Task goal >> Copy out all of the data below word for word, line by line, with no changes.

Given data >>
****************************************

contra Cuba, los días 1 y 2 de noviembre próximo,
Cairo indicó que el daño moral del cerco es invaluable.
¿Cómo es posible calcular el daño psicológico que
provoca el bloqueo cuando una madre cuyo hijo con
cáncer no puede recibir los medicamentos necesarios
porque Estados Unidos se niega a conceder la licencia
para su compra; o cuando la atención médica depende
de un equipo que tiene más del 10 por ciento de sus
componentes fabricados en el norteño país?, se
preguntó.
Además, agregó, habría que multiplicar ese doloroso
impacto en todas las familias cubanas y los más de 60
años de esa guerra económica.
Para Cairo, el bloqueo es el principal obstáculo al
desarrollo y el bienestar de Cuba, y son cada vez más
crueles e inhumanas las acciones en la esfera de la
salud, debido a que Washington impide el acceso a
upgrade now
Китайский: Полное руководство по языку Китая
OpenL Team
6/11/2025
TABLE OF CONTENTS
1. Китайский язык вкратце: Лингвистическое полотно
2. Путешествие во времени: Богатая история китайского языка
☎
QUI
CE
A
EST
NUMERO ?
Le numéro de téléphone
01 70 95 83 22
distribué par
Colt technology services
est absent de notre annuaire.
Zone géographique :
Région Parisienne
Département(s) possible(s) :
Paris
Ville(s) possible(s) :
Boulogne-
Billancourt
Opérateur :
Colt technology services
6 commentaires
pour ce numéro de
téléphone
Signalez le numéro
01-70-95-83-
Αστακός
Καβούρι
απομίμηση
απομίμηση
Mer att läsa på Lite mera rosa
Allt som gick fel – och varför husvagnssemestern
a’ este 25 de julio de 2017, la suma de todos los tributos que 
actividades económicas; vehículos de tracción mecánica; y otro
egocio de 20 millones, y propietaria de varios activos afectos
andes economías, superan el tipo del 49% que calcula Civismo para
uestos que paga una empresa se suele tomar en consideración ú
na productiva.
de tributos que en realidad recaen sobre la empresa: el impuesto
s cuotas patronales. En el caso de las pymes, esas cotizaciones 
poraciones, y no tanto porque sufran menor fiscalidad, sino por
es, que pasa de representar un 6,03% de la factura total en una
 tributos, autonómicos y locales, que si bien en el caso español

****************************************

Problem solution >>
contra Cuba, los días 1 y 2 de noviembre próximo,
Cairo indicó que el daño moral del cerco es invaluable.
¿Cómo es posible calcular el daño psicológico que
provoca el bloqueo cuando una madre cuyo hijo con
cáncer no puede recibir los medicamentos necesarios
porque Estados Unidos se niega a conceder la licencia
para su compra; o cuando la atención médica depende
de un equipo que tiene más del 10 por ciento de sus
componentes fabricados en el norteño país?, se
preguntó.
Además, agregó, habría que multiplicar ese doloroso
impacto en todas las familias cubanas y los más de 60
años de esa guerra económica.
Para Cairo, el bloqueo es el principal obstáculo al
desarrollo y el bienestar de Cuba, y son cada vez más
crueles e inhumanas las acciones en la esfera de la
salud, debido a que Washington impide el acceso a
upgrade now
Китайский: Полное руководство по языку Китая
OpenL Team
6/11/2025
TABLE OF CONTENTS
1. Китайский язык вкратце: Лингвистическое полотно
2. Путешествие во времени: Богатая история китайского языка
☎
QUI
CE
A
EST
NUMERO ?
Le numéro de téléphone
01 70 95 83 22
distribué par
Colt technology services
est absent de notre annuaire.
Zone géographique :
Région Parisienne
Département(s) possible(s) :
Paris
Ville(s) possible(s) :
Boulogne-
Billancourt
Opérateur :
Colt technology services
6 commentaires
pour ce numéro de
téléphone
Signalez le numéro
01-70-95-83-
Αστακός
Καβούρι
απομίμηση
απομίμηση
Mer att läsa på Lite mera rosa
Allt som gick fel – och varför husvagnssemestern
a’ este 25 de julio de 2017, la suma de todos los tributos que 
actividades económicas; vehículos de tracción mecánica; y otro
egocio de 20 millones, y propietaria de varios activos afectos
andes economías, superan el tipo del 49% que calcula Civismo para
uestos que paga una empresa se suele tomar en consideración ú
na productiva.
de tributos que en realidad recaen sobre la empresa: el impuesto
s cuotas patronales. En el caso de las pymes, esas cotizaciones 
poraciones, y no tanto porque sufran menor fiscalidad, sino por
es, que pasa de representar un 6,03% de la factura total en una
 tributos, autonómicos y locales, que si bien en el caso español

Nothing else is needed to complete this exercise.